— Task directions —
Copy the lines below word for word, from the line containing "sub-region: Los Angeles County" through the line containing "longitude: 12.4076", including both of those lines.

— Data shown —
((

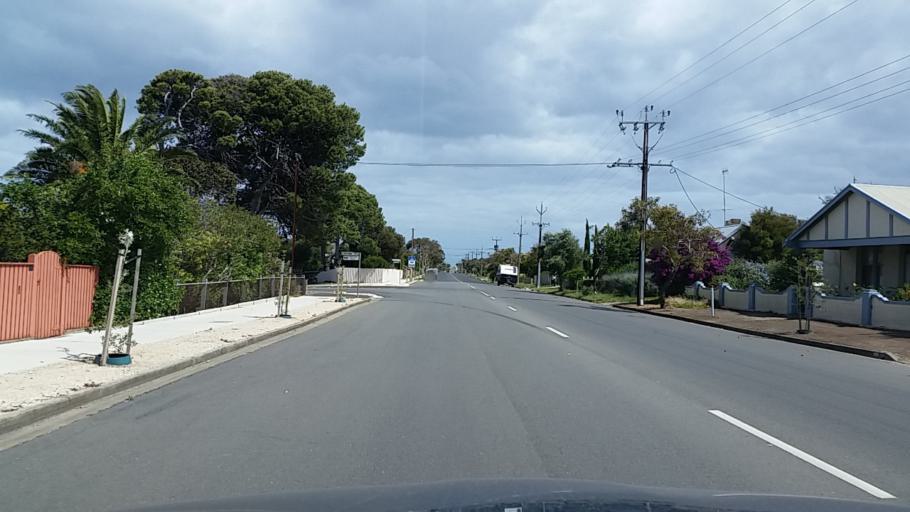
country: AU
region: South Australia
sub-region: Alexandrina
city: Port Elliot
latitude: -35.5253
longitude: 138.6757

))
((

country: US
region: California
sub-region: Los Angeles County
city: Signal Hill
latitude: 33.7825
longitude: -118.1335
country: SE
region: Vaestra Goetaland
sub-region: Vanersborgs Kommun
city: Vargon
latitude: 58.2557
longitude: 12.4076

))

— Answer to the problem —
sub-region: Los Angeles County
city: Signal Hill
latitude: 33.7825
longitude: -118.1335
country: SE
region: Vaestra Goetaland
sub-region: Vanersborgs Kommun
city: Vargon
latitude: 58.2557
longitude: 12.4076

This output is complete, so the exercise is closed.